The young woman's face fell. "No, I don't think so. I've thought about it, and it would probably be interesting, but...the men aboard that plane might still be up there. I'm willing to give that a pass."

Creston nodded. Leaning back against the big worktable in the center of the laboratory, he began to lightly fill his pipe from the dwindling stock in his tobacco pouch. "I quite understand. It might not be the most pleasant of experiences. But I must confess, I'm getting bloody curious about that old bomber, especially given how they keep ordering us to stay away from it. It makes a person suspect there might be a bit more to this story than's being let out."

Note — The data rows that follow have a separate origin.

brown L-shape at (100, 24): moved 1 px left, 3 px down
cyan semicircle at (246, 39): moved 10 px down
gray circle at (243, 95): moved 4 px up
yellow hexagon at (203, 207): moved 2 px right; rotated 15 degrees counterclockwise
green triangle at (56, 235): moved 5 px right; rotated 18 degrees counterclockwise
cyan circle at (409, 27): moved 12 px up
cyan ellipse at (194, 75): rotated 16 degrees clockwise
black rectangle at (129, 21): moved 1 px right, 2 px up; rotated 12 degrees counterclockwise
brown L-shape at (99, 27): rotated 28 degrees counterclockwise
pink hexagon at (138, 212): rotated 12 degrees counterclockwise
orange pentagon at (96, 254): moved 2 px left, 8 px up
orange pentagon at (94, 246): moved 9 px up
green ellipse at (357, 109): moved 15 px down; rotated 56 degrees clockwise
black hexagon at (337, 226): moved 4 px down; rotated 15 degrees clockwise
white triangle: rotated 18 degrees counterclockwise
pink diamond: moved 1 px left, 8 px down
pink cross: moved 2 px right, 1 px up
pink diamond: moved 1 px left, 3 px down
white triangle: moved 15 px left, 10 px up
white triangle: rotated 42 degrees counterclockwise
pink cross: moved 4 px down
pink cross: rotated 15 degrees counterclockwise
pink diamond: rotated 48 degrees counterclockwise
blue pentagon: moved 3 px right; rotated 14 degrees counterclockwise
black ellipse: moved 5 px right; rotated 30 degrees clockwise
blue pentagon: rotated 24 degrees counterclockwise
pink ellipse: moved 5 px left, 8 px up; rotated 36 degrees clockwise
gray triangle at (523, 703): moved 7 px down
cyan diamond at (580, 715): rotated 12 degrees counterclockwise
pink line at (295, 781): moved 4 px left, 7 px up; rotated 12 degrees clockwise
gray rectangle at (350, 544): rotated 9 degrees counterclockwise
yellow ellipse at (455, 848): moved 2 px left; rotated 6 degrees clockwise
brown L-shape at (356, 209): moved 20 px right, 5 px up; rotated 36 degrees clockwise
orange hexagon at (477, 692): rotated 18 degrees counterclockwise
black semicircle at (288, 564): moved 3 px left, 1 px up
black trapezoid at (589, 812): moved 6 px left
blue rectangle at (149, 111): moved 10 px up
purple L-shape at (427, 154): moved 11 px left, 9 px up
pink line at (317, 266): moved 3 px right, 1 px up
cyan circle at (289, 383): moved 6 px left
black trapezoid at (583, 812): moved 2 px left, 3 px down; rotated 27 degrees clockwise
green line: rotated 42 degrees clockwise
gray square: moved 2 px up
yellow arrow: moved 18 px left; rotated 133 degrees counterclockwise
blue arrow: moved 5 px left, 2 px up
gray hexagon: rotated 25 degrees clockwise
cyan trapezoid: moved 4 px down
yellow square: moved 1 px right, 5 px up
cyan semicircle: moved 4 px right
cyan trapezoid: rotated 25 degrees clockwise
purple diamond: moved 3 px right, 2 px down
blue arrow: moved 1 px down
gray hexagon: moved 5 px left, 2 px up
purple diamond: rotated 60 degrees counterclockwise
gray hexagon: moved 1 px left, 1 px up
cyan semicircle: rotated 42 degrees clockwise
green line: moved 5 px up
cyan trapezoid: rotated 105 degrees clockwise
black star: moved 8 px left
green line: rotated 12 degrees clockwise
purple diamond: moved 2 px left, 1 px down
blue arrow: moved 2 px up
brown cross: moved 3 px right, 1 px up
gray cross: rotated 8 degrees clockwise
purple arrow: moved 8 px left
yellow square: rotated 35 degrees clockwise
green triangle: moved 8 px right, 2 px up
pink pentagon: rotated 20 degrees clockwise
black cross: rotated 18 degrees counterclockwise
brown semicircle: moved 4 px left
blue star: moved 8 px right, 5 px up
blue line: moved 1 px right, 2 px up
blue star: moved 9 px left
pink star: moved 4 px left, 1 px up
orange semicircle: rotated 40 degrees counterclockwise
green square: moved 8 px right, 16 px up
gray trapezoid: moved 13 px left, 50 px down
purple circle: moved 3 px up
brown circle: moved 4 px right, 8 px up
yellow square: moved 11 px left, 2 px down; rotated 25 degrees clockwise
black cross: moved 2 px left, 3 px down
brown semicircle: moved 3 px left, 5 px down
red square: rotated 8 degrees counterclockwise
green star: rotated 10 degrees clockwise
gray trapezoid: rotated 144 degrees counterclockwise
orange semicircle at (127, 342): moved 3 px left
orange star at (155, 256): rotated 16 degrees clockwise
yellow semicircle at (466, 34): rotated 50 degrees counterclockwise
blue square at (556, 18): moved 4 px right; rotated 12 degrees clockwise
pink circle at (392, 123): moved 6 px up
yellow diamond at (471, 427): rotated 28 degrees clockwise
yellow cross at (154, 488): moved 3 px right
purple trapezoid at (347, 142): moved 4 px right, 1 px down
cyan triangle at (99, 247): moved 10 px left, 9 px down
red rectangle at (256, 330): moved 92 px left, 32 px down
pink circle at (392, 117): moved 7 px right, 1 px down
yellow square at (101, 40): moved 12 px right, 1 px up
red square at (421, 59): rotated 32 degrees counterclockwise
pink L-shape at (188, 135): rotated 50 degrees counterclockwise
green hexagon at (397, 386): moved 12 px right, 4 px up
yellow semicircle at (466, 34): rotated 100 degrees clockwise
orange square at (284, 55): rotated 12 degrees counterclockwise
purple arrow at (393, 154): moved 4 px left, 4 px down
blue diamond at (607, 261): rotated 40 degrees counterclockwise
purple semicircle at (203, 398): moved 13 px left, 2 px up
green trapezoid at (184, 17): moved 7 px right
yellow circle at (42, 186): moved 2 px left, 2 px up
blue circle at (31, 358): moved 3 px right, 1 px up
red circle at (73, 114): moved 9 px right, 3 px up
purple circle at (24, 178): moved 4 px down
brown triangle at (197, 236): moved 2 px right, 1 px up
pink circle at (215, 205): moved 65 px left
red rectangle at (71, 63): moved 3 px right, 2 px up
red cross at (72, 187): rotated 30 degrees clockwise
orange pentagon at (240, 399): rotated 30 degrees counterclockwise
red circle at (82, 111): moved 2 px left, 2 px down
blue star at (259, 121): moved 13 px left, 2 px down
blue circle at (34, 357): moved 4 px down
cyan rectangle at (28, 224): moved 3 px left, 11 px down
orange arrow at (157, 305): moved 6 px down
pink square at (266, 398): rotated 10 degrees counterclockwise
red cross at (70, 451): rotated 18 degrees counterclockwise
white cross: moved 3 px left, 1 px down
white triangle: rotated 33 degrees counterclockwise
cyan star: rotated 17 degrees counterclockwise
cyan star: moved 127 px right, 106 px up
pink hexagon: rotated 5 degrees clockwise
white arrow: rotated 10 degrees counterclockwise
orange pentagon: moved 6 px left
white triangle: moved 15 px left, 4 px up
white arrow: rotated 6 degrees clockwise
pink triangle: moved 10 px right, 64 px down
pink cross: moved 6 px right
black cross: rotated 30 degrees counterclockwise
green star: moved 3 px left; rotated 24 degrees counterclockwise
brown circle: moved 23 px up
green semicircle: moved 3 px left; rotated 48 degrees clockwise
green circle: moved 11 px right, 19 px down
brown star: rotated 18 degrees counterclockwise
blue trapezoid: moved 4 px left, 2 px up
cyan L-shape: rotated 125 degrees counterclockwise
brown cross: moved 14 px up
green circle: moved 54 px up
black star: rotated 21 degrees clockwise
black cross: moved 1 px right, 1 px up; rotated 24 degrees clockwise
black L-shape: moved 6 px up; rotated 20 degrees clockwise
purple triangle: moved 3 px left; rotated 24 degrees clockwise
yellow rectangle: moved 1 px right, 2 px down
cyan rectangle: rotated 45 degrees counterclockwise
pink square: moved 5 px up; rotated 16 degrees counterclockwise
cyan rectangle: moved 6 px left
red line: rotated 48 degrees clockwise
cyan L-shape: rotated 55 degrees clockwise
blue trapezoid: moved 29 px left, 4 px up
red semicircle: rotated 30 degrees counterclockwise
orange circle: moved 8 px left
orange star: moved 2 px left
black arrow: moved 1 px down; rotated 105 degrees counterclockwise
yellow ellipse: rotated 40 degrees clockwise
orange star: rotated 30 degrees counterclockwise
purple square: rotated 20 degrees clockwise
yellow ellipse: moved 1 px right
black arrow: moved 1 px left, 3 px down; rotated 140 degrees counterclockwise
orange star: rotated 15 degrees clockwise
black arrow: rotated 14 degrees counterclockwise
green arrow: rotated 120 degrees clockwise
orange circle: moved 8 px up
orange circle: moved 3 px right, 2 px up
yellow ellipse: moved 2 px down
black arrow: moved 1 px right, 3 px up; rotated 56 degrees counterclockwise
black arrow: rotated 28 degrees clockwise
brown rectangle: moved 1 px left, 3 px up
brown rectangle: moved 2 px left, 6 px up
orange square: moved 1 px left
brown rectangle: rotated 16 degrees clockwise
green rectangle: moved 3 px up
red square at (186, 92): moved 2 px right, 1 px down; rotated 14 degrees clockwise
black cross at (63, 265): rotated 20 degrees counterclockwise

Kayla Brown braced her hands on her hips and rolled her eyes in feminine practicality. "Oh, come on, Doctor! You know how historians and archeologists are. They hate to have amateurs fumbling around a dig, jumbling things up. You wouldn't want someone messing with your core samples or radiosonde balloons, would you?"

"Point taken." Creston struck a wooden kitchen match. Holding it to the bowl of his pipe, he puffed experimentally. "But trust a woman to squeeze all the mystery out of things."

At that moment Ian Rutherford slid open the accordion door in the partition that separated the main laboratory from the little radio room that took up one end of the hut. "Got the latest met gen, Doctor," he said, holding up a sheet of hard copy.

"How's it look, Ian?"

The young Englishman grimaced theatrically. "I suppose you could say mixed. We've got a mild front moving in. It might hold off through tomorrow, but for a day or so after that we're going to be spotty."

"How big a spot, lad?"

"Variable northerly winds up to force five. Low overcast. Intermittent snow squalls."

Kayla rolled her eyes once more. "Oh, nice! Perfect flying weather!"

"And that's just the start," the youthful Englishman went on. "We've been put on a solar flare warning. Commo's going to be dicky as well."

"Dear me." Doctor Creston sighed a cloud of aromatic smoke. "Someone put the kettle on. I think I hear Mr. Cock-up coming up the walk."